10 of 10 people found the following review helpful
5.0 out of 5 stars Great book -- not just readable, but usable July 6 2003
By Brian Connors - Published on Amazon.com
Format:Hardcover
Got it years and years ago -- maybe late 80s -- one of my first cookbook purchases when I was still in Middle School as a matter of fact. Excellent book (I highly recommend the Sicilian rosemary chicken). My dust jacket is damaged well beyond repair, and common sense tells me I should have thrown it out long ago, but I don't want to. The recipes are great, the graphic design of the book is unique and easy to read, and the pictures are some of the slickest and most appetizing I've ever seen in an American cookbook.

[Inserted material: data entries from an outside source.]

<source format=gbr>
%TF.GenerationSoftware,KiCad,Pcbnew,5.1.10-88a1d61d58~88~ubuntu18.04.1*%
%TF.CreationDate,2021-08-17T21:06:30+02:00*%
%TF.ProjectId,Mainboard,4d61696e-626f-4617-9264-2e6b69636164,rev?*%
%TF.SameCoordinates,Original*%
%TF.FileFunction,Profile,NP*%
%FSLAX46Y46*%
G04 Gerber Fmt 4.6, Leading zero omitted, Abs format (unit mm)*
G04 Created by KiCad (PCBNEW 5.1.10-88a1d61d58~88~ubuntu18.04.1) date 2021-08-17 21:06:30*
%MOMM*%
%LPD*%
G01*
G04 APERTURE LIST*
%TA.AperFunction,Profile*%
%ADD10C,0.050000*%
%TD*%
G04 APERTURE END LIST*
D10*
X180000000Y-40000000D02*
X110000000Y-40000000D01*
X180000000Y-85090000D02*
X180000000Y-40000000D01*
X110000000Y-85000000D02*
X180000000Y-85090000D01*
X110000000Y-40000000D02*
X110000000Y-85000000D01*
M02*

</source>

My only complaint with the book is that it's a bit too professional -- tools like raviolatrici (a very hard-to-find rolling-pin-like device used for making ravioli) and plaques au four (basically a huge cookie sheet) are not readily available in many places, requiring recourse to restaurant supply houses and large Italian neighborhoods; also, there is a one-size-fits-all approach to certain things such as bread dough that fits perfectly into a catering business such as the author's Vivande Porte Via but short-shrifts the richness of traditional Italian baking. These are minor issues, though, worthy of docking a half-star at most, and all the recipes are still quite usable for the home cook, and even then the professional mentality still leads to a great attention to detail. The book is eminently usable.

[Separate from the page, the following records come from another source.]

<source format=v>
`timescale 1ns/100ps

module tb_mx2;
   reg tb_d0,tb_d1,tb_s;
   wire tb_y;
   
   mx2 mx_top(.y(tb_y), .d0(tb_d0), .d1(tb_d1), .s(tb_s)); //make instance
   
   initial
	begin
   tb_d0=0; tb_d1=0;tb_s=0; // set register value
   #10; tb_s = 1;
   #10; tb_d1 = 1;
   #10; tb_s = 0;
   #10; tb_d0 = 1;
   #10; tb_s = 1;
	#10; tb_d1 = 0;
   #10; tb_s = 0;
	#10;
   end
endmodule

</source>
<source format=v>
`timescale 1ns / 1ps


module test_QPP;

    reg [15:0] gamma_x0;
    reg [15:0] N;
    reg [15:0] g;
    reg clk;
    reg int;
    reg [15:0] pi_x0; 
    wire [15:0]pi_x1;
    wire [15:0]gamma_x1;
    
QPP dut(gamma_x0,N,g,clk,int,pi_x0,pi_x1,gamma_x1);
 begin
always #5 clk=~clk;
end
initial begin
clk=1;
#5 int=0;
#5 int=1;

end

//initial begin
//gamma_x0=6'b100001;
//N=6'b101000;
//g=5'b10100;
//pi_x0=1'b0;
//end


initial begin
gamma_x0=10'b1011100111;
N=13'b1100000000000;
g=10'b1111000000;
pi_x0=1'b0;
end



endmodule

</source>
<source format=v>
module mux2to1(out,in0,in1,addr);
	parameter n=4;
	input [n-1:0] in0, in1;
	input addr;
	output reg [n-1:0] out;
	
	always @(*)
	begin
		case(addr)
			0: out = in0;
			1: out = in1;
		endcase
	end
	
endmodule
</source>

Published in 1987, this is now quite an old book, but it's still in my opinion a classic of Italian cooking. Just prepare yourself for the possibility that you might need a second copy in case your main copy gets trashed in the kitchen.

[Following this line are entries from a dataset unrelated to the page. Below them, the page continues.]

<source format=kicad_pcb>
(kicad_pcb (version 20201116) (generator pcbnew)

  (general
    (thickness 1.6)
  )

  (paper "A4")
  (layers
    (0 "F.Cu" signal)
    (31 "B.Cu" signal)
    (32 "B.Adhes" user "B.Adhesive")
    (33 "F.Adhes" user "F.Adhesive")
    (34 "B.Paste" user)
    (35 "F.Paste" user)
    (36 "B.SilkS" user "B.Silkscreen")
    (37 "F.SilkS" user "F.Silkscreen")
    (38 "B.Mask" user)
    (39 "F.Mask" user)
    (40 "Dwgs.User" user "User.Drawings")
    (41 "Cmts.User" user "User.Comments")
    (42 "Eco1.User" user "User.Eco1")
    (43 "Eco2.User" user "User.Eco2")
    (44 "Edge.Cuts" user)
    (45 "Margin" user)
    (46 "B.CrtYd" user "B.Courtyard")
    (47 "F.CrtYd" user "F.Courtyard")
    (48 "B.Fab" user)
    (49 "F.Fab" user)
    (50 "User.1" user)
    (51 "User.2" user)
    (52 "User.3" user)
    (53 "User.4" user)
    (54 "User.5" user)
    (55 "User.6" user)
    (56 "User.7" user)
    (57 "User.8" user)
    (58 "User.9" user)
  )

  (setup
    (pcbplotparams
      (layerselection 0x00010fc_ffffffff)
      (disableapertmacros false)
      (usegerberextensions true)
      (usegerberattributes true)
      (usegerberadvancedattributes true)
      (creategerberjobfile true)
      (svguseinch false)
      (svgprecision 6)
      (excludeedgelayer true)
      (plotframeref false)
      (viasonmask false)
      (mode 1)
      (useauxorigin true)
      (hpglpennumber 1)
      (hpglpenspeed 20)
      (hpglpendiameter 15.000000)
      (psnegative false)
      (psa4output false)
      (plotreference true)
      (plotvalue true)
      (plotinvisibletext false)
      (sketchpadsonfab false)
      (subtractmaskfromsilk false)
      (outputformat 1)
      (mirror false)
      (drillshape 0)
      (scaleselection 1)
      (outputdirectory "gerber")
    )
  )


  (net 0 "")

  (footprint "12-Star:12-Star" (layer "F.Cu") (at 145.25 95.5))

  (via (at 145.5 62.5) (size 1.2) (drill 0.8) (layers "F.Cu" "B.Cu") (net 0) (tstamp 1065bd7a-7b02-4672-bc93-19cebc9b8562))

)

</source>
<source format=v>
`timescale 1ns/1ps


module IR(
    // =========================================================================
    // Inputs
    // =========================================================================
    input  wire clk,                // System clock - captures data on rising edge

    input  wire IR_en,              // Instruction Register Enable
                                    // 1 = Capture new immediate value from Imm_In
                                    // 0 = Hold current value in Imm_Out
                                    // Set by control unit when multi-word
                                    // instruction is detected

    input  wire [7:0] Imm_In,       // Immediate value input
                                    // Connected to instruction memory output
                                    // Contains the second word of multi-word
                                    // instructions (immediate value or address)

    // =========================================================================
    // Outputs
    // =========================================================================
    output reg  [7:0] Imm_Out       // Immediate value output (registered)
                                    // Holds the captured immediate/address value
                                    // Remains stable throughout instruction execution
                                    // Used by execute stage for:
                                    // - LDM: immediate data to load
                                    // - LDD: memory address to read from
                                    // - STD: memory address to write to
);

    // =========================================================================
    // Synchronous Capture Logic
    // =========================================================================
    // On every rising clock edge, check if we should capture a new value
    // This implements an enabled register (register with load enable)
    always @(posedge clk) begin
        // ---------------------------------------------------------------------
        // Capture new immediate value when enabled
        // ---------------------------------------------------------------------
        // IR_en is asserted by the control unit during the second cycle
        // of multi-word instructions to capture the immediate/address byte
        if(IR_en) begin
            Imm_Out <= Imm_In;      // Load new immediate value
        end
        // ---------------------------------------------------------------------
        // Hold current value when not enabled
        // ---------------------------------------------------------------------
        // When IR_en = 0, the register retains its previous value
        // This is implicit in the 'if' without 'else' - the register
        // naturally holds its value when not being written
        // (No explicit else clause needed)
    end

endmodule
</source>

8 of 8 people found the following review helpful
5.0 out of 5 stars Great Recipes April 29 1999
By A Customer - Published on Amazon.com
Format:Hardcover
I have watched Carlo cook on TV and tried to write down his recipes. Finally I broke down and bought the book. It is even better than the TV show. Tonight I am cooking Calzone Neapolitan Style. I have no doubt it will be one of our favorites. Buy the book. I love it.
7 of 7 people found the following review helpful
5.0 out of 5 stars Mama Italia passed it on March 15 2002
By A Customer - Published on Amazon.com
Format:Hardcover
This book is DIVINE! My Italian mother-in-law, of whom still resides in southern Italy, gave me this book to take home and feed her son. It is a wonderful book that always makes my husband smile! The recipes are just like the ones I was shown in Italy. Everything is very simple to prepare and tastes fabulous! Take heed from a woman married to man who loves his mother's cooking, it is great!